Eleanor will strike most readers as rather immature in both thought and deed: thirty-two going on sixteen for much of the story. While still in the city, she seems to be sane, if rather self-centred and entitled; when she gets to Talbingo, however, things start to get weird, and it’s difficult to say whether there’s something strange going on in the town, or whether Eleanor’s medications are causing her strange dreams/hallucinations, or a bit of both.

This is Eleanor’s private blog, written without any intention for it to be shared: the voice, Eleanor admits, is a “horrible snarky” one, all smart-arse funny-angry, so the reader cops a good number of expletives, both in thought and word, and while it may sound natural for this character, some are likely to be offended at her frequent use of the f-bomb (although the blurb gives fair warning).

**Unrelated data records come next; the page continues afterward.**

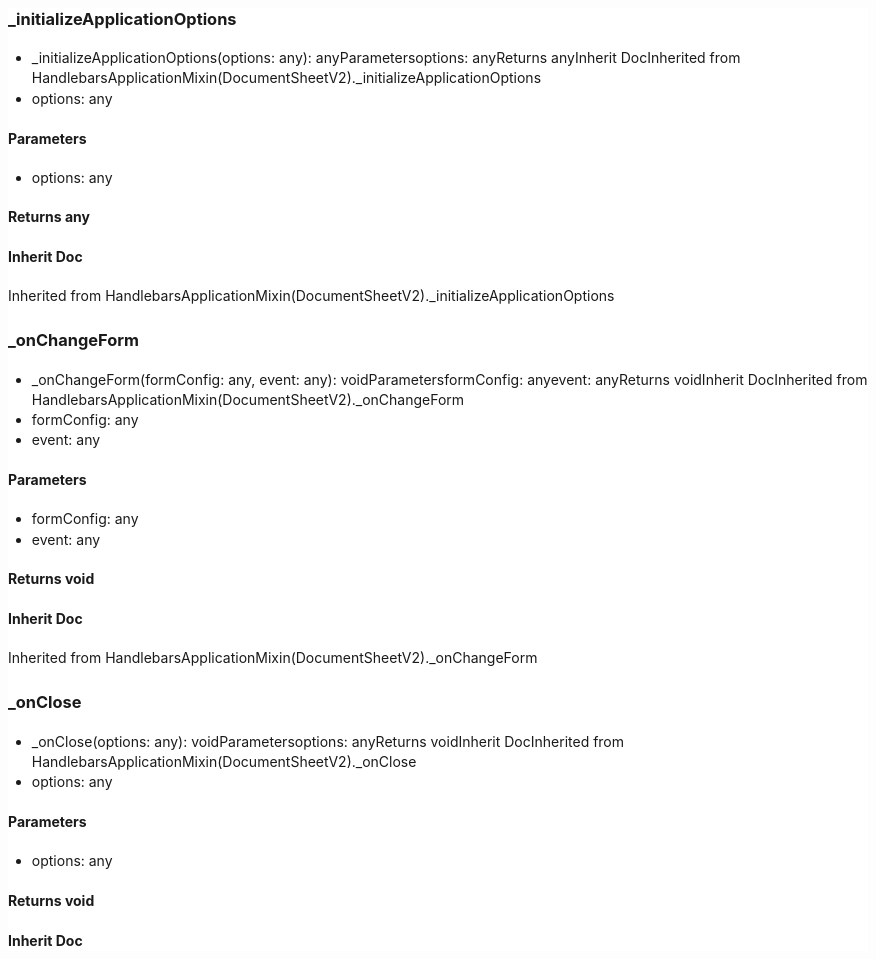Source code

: 
### _initializeApplicationOptions

- _initializeApplicationOptions(options: any): anyParametersoptions: anyReturns anyInherit DocInherited from HandlebarsApplicationMixin(DocumentSheetV2)._initializeApplicationOptions
- options: any


#### Parameters

- options: any


#### Returns any


#### Inherit Doc

Inherited from HandlebarsApplicationMixin(DocumentSheetV2)._initializeApplicationOptions


### _onChangeForm

- _onChangeForm(formConfig: any, event: any): voidParametersformConfig: anyevent: anyReturns voidInherit DocInherited from HandlebarsApplicationMixin(DocumentSheetV2)._onChangeForm
- formConfig: any
- event: any


#### Parameters

- formConfig: any
- event: any


#### Returns void


#### Inherit Doc

Inherited from HandlebarsApplicationMixin(DocumentSheetV2)._onChangeForm


### _onClose

- _onClose(options: any): voidParametersoptions: anyReturns voidInherit DocInherited from HandlebarsApplicationMixin(DocumentSheetV2)._onClose
- options: any


#### Parameters

- options: any


#### Returns void


#### Inherit Doc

The story is compelling, sort of like a runaway train about to wreck: you can’t look away because there’s a morbid fascination for what bizarre thing Eleanor will encounter next and, maybe more pertinently, how she will react to it. It becomes apparent, soon after Eleanor’s arrival in Talbingo that this is not going to be any sort of a girl-finds-maturity-through-trauma story. That established, the reader can submit to the blackly funny moments as they occur. Yes, the Bridget Jones meets The Exorcist with a dash of Maria Semple description is probably accurate.

This one is very different from Barret’s debut novel, Rush Oh! which is also set in a real town (how do the residents of Talbingo feel about the way they are portrayed?), and the rather abrupt ending may not please all readers, but those who have embraced the tenor of the tale will see it as very fitting. Barrett manages to include demons, dandelion leaves and decoupage, weird theories on cancer, a severed hand, and a teacher who shared more than cupcakes with her students. An original, at times hilarious and weirdly engrossing read.
This unbiased review is from an uncorrected proof copy provided by Allen&Unwin.